What the exercise asks: Using the listing below, determine the count of lines with the word "docs" and reply only with it.
======== Provided data
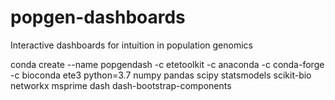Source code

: # popgen-dashboards
Interactive dashboards for intuition in population genomics


conda create --name popgendash -c etetoolkit -c anaconda -c conda-forge -c bioconda ete3 python=3.7 numpy pandas scipy statsmodels scikit-bio networkx msprime dash dash-bootstrap-components
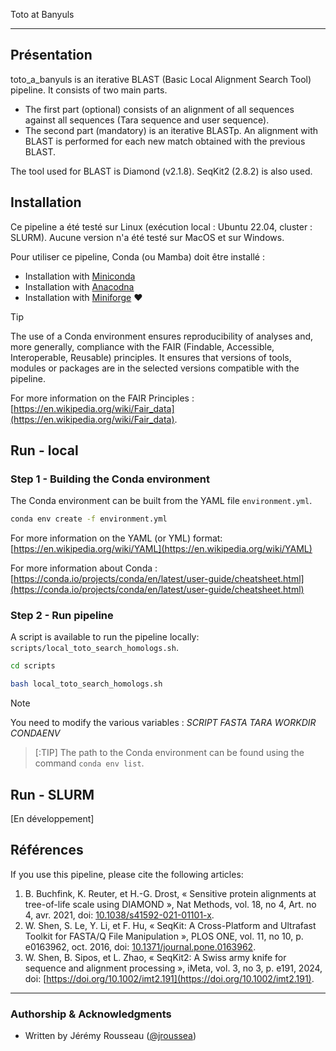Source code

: Toto at Banyuls
___

## Présentation

toto_a_banyuls is an iterative BLAST (Basic Local Alignment Search Tool) pipeline. It consists of two main parts. 
- The first part (optional) consists of an alignment of all sequences against all sequences (Tara sequence and user sequence).
- The second part (mandatory) is an iterative BLASTp. An alignment with BLAST is performed for each new match obtained with the previous BLAST.

The tool used for BLAST is Diamond (v2.1.8). SeqKit2 (2.8.2) is also used. 

## Installation

Ce pipeline a été testé sur Linux (exécution local : Ubuntu 22.04, cluster : SLURM). Aucune version n'a été testé sur MacOS et sur Windows.

Pour utiliser ce pipeline, Conda (ou Mamba) doit être installé : 
- Installation with [Miniconda](https://docs.anaconda.com/miniconda/miniconda-install/)
- Installation with [Anacodna](https://docs.anaconda.com/anaconda/install/)
- Installation with [Miniforge](https://github.com/conda-forge/miniforge?tab=readme-ov-file) :heart:

> [!TIP]
> The use of a Conda environment ensures reproducibility of analyses and, more generally, compliance with the FAIR (Findable, Accessible, Interoperable, Reusable) principles.
> It ensures that versions of tools, modules or packages are in the selected versions compatible with the pipeline.

For more information on the FAIR Principles : [https://en.wikipedia.org/wiki/Fair_data](https://en.wikipedia.org/wiki/Fair_data).

## Run - local

### Step 1 - Building the Conda environment

The Conda environment can be built from the YAML file `environment.yml`.

```bash
conda env create -f environment.yml
```

For more information on the YAML (or YML) format: [https://en.wikipedia.org/wiki/YAML](https://en.wikipedia.org/wiki/YAML)

For more information about Conda : [https://conda.io/projects/conda/en/latest/user-guide/cheatsheet.html](https://conda.io/projects/conda/en/latest/user-guide/cheatsheet.html)

### Step 2 - Run pipeline

A script is available to run the pipeline locally: `scripts/local_toto_search_homologs.sh`.

```bash
cd scripts

bash local_toto_search_homologs.sh
```

> [!NOTE]
> You need to modify the various variables :
> _SCRIPT_
> _FASTA_
> _TARA_
> _WORKDIR_
> _CONDAENV_


> [:TIP]
> The path to the Conda environment can be found using the command `conda env list`.

## Run - SLURM

[En développement]

## Références

If you use this pipeline, please cite the following articles: 
1. B. Buchfink, K. Reuter, et H.-G. Drost, « Sensitive protein alignments at tree-of-life scale using DIAMOND », Nat Methods, vol. 18, no 4, Art. no 4, avr. 2021, doi: [10.1038/s41592-021-01101-x](https://doi.org/10.1038/s41592-021-01101-x).
2. W. Shen, S. Le, Y. Li, et F. Hu, « SeqKit: A Cross-Platform and Ultrafast Toolkit for FASTA/Q File Manipulation », PLOS ONE, vol. 11, no 10, p. e0163962, oct. 2016, doi: [10.1371/journal.pone.0163962](https://doi.org/10.1371/journal.pone.0163962).
3. W. Shen, B. Sipos, et L. Zhao, « SeqKit2: A Swiss army knife for sequence and alignment processing », iMeta, vol. 3, no 3, p. e191, 2024, doi: [https://doi.org/10.1002/imt2.191](https://doi.org/10.1002/imt2.191). 

___

### **Authorship & Acknowledgments**

- Written by Jérémy Rousseau ([@jroussea](https://github.com/jroussea))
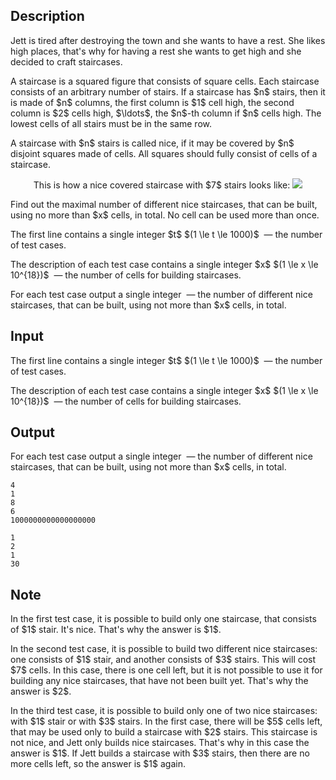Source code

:## Description

<div><p>Jett is tired after destroying the town and she wants to have a rest. She likes high places, that's why for having a rest she wants to get high and she decided to craft staircases.</p><p>A staircase is a squared figure that consists of square cells. Each staircase consists of an arbitrary number of stairs. If a staircase has $n$ stairs, then it is made of $n$ columns, the first column is $1$ cell high, the second column is $2$ cells high, $\ldots$, the $n$-th column if $n$ cells high. The lowest cells of all stairs must be in the same row.</p><p>A staircase with $n$ stairs is called nice, if it may be covered by $n$ <span class="tex-font-style-bf">disjoint</span> squares made of cells. All squares should fully consist of cells of a staircase.</p><center> This is how a nice covered staircase with $7$ stairs looks like: <img class="tex-graphics" src="file://e8bbYz8e.png" style="max-width: 100.0%;max-height: 100.0%;"> </center><p>Find out the maximal number of <span class="tex-font-style-bf">different</span> nice staircases, that can be built, using no more than $x$ cells, <span class="tex-font-style-bf">in total</span>. No cell can be used more than once.</p></div><div class="input-specification"><p>The first line contains a single integer $t$ $(1 \le t \le 1000)$ &nbsp;— the number of test cases.</p><p>The description of each test case contains a single integer $x$ $(1 \le x \le 10^{18})$ &nbsp;— the number of cells for building staircases.</p></div><div class="output-specification"><p>For each test case output a single integer &nbsp;— the number of different nice staircases, that can be built, using not more than $x$ cells, in total.</p></div>

## Input

<p>The first line contains a single integer $t$ $(1 \le t \le 1000)$ &nbsp;— the number of test cases.</p><p>The description of each test case contains a single integer $x$ $(1 \le x \le 10^{18})$ &nbsp;— the number of cells for building staircases.</p>

## Output

<p>For each test case output a single integer &nbsp;— the number of different nice staircases, that can be built, using not more than $x$ cells, in total.</p>





```input1
4
1
8
6
1000000000000000000
```




```output1
1
2
1
30
```



## Note

<p>In the first test case, it is possible to build only one staircase, that consists of $1$ stair. It's nice. That's why the answer is $1$.</p><p>In the second test case, it is possible to build two different nice staircases: one consists of $1$ stair, and another consists of $3$ stairs. This will cost $7$ cells. In this case, there is one cell left, but it is not possible to use it for building any nice staircases, that have not been built yet. That's why the answer is $2$.</p><p>In the third test case, it is possible to build only one of two nice staircases: with $1$ stair or with $3$ stairs. In the first case, there will be $5$ cells left, that may be used only to build a staircase with $2$ stairs. This staircase is not nice, and Jett only builds nice staircases. That's why in this case the answer is $1$. If Jett builds a staircase with $3$ stairs, then there are no more cells left, so the answer is $1$ again.</p>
================
Response: 2